Beyond the OLS estimator
In the first part of the book, we’ve conducted regression analysis of the following form:
\[ y_n = \alpha + \beta_1 x_{n1} + \beta_2 x_{n2} + \ldots + \beta_K x_{nK} + \epsilon_n = \alpha + \beta ^ \top x_n + \epsilon_n \] The conditional expectation of \(y\) was then:
\[ \mbox{E}(y_n \mid x_n) = \alpha + \beta ^ \top x_n + \mbox{E}(\epsilon_n \mid x_n) \] The fundamental hypothesis is that \(\mbox{E}(y_n \mid x_n) = \alpha + \beta ^ \top x_n\) or equivalently that \(\mbox{E}(\epsilon_n \mid x_n) = 0\), which means that the population covariance between the covariates and the errors of the model is 0. We then supposed that the errors were spherical, which means that they are homoskedastic \(\mbox{V}(\epsilon_n \mid x_n) = \sigma_\epsilon ^ 2\) and uncorrelated \(\mbox{cov}(\epsilon_n\epsilon_m\mid x_n, x_m)=0\;\forall n \neq m\). Finally, we supposed that the conditional expectation of the response is a linear function of the covariate.
The first three chapters of this part present estimators that enables to get rid of these three hypotheses. Chapter 5 presents the maximum likelihood estimator. This estimator is particularly useful when the desired conditional expectation function is non-linear, for example: \(\mbox{E}(y_n \mid x_n) = e^{\alpha + \beta ^ \top x_n}\). General results about this estimator will be presented in this chapter, and this estimator will be very intensively used in all the chapters of the last part of the book. Chapter 6 presents relevant tools to detect and deal with the common case where the errors are not spherical. This includes tests to detect heteroskedasticity and correlated errors, a more efficient estimator than OLS (the generalized least squares estimator) and robust estimates of the variance of the OLS estimators. Chapter 7 tackles the problem of endogeneity, i.e., situations where the errors are correlated with some covariates or, equivalently, where \(\alpha + \beta ^ \top x_n\) is not the conditional expectation of \(y\). Tests of endogeneity are presented, along with relevant estimators, namely the instrumental variable and the fixed effects estimators.

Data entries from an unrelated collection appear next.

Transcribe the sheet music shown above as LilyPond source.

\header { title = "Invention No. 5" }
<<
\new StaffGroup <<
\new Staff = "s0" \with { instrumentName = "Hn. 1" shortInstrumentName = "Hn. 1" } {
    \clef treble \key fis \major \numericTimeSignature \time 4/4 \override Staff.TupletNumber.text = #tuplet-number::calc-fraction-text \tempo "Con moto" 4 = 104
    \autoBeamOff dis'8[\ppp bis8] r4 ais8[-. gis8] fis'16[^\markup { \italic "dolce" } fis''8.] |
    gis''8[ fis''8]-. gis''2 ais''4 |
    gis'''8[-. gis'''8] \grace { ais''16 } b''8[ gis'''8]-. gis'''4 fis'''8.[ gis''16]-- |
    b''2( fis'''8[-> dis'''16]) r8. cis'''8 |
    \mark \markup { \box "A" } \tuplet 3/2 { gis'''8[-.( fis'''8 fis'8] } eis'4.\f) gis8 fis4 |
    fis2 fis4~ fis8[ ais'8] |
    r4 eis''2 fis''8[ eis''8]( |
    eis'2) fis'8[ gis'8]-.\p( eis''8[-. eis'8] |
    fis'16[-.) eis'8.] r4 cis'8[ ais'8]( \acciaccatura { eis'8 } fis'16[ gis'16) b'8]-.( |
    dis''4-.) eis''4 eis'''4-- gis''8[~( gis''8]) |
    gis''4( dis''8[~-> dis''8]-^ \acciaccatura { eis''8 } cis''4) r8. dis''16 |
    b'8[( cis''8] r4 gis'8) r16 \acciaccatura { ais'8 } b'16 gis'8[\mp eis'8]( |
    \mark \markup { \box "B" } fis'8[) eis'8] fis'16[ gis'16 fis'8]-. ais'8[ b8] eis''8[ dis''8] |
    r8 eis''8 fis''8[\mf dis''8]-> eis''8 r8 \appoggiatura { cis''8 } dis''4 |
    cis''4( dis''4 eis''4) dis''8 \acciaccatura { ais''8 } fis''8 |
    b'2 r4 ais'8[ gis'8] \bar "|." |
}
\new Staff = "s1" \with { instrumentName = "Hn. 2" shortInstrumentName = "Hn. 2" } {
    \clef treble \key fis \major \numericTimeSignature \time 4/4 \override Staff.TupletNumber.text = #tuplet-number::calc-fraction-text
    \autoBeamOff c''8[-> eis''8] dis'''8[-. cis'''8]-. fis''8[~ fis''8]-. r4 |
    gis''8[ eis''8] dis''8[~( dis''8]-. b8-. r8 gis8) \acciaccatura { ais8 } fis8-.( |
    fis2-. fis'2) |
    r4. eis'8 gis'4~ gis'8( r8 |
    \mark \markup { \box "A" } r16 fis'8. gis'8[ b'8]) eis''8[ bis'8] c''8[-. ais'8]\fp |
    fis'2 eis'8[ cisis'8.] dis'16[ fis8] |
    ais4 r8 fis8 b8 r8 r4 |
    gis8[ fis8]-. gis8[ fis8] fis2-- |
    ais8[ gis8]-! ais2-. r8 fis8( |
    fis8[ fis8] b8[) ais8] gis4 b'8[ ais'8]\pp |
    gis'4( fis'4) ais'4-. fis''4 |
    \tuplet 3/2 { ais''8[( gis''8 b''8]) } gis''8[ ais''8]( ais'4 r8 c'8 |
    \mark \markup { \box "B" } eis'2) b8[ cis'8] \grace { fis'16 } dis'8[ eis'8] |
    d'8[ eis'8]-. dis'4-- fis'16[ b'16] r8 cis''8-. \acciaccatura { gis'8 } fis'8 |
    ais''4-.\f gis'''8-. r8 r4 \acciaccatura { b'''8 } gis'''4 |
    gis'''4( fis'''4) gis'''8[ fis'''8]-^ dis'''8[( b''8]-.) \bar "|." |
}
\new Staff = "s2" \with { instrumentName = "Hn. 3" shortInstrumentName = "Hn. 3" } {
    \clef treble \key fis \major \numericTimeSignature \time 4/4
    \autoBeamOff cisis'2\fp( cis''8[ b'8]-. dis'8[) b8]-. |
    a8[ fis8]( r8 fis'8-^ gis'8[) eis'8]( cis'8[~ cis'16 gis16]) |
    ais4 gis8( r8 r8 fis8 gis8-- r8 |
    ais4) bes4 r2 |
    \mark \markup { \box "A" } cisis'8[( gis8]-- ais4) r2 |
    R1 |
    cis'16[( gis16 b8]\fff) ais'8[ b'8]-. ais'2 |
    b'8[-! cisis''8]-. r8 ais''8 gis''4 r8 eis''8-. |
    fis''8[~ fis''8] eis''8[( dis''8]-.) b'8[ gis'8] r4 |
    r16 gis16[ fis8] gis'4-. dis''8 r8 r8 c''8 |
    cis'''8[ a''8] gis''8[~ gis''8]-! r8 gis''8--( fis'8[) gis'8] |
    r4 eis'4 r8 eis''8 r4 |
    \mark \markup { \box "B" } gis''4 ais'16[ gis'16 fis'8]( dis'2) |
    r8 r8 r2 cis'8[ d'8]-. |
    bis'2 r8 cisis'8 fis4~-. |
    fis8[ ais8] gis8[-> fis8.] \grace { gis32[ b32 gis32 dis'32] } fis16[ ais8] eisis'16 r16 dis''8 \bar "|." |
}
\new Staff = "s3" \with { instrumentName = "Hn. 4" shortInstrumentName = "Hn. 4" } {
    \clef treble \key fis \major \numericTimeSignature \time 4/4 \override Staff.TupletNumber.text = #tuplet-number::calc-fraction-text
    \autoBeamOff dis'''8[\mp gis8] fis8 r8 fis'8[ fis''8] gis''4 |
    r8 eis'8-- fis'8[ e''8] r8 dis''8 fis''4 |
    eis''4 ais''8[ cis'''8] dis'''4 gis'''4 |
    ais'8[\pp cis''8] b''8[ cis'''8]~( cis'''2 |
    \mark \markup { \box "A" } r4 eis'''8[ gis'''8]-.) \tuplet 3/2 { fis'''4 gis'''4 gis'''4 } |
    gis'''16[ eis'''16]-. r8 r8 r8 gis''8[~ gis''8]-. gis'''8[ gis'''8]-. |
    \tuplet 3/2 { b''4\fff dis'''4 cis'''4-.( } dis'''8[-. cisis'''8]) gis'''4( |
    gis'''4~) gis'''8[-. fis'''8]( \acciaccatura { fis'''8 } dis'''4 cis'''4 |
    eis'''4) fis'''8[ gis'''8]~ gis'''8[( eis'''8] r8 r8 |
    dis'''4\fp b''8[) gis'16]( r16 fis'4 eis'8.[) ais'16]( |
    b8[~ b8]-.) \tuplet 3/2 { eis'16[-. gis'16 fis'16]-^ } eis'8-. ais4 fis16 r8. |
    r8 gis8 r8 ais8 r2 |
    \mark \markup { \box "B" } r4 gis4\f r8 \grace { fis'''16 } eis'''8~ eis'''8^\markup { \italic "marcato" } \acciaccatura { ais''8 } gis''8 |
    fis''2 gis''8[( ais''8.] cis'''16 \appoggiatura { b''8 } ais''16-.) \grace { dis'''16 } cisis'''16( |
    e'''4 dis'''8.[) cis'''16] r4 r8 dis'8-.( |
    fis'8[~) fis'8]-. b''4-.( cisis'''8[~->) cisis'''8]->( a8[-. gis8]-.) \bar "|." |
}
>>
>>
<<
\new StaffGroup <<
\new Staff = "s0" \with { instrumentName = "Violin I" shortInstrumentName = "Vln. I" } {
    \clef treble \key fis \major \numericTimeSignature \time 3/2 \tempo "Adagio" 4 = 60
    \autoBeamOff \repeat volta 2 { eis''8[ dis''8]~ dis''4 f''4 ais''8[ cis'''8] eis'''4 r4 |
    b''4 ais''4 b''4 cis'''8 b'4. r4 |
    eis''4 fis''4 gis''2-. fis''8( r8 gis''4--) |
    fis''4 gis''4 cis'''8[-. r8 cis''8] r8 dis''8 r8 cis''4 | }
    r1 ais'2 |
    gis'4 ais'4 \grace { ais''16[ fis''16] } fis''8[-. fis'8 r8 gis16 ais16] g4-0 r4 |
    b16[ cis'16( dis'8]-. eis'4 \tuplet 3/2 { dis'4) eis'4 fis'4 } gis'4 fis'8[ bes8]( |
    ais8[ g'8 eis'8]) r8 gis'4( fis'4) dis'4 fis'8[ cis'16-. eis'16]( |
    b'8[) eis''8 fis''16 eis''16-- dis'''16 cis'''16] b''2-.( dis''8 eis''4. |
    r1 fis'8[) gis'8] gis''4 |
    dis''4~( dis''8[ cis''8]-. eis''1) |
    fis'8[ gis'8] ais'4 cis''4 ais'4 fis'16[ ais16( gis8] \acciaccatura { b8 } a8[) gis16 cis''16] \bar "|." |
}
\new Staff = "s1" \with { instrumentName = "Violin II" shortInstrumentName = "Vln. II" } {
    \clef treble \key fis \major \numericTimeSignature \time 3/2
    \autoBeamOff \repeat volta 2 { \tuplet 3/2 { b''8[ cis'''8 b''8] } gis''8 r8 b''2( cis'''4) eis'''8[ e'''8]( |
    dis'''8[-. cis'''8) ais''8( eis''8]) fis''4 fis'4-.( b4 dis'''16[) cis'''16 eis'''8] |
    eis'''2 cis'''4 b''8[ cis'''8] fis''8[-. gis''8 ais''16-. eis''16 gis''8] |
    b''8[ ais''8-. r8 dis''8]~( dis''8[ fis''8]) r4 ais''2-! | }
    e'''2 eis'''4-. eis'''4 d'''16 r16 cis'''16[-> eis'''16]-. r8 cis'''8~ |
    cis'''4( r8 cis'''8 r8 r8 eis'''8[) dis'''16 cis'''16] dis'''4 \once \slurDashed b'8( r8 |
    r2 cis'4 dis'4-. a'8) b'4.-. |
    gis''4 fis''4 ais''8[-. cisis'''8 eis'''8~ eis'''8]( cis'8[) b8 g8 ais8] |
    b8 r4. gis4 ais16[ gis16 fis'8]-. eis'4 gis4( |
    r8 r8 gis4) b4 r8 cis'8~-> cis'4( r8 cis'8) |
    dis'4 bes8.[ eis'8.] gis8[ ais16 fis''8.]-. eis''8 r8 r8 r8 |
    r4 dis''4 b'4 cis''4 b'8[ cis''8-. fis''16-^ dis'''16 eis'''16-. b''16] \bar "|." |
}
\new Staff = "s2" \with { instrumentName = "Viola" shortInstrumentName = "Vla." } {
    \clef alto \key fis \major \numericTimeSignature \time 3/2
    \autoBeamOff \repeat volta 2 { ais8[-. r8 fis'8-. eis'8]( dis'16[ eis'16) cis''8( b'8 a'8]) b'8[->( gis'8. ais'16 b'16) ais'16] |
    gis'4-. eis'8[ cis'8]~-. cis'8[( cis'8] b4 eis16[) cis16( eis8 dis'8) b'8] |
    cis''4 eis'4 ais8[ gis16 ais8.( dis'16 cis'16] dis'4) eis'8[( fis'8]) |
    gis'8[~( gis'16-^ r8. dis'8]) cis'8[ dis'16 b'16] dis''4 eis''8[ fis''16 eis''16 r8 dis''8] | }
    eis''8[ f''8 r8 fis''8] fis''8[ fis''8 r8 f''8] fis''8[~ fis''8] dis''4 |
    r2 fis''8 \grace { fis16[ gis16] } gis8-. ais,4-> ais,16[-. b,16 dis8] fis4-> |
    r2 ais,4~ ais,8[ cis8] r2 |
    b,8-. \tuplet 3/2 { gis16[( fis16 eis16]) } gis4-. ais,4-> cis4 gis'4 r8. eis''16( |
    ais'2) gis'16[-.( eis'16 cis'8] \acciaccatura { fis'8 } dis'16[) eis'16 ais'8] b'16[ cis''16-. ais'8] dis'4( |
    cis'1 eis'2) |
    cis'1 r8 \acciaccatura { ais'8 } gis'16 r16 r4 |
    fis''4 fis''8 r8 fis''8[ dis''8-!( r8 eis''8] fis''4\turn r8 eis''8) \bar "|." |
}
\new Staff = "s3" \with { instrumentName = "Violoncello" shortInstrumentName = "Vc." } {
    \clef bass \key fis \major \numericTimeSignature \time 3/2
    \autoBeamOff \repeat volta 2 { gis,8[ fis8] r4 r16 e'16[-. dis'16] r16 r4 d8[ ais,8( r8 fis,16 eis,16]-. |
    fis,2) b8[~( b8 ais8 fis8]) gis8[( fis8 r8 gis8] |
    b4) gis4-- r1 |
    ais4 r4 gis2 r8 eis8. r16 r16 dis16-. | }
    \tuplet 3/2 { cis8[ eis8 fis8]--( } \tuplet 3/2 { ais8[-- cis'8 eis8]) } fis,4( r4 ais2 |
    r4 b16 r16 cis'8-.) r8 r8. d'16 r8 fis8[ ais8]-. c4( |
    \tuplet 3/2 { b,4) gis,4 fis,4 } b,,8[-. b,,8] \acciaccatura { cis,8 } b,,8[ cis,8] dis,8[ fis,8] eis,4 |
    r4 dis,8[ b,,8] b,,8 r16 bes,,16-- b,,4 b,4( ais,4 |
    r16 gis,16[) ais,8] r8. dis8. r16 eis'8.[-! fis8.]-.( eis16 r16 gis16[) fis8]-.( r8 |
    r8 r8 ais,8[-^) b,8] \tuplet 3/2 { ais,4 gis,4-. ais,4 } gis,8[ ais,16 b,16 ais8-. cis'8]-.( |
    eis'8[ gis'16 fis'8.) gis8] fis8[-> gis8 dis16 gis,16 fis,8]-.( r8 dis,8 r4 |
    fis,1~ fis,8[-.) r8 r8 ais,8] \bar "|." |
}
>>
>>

The last two chapters present two very dynamic fields in which the problems treated in these three chapters are particularly important. Chapter 8 presents relevant tools to analyze the effects of a treatment on an outcome of interest, dealing with the fundamental problem of the endogeneity of the treatment. Chapter 9 is devoted to spatial econometrics. These models consider samples with geolocalized units and neighbor units may be linked via the values of their response or of their errors. The first situation leads to a problem of endogeneity and the second one to a problem of non-spherical errors.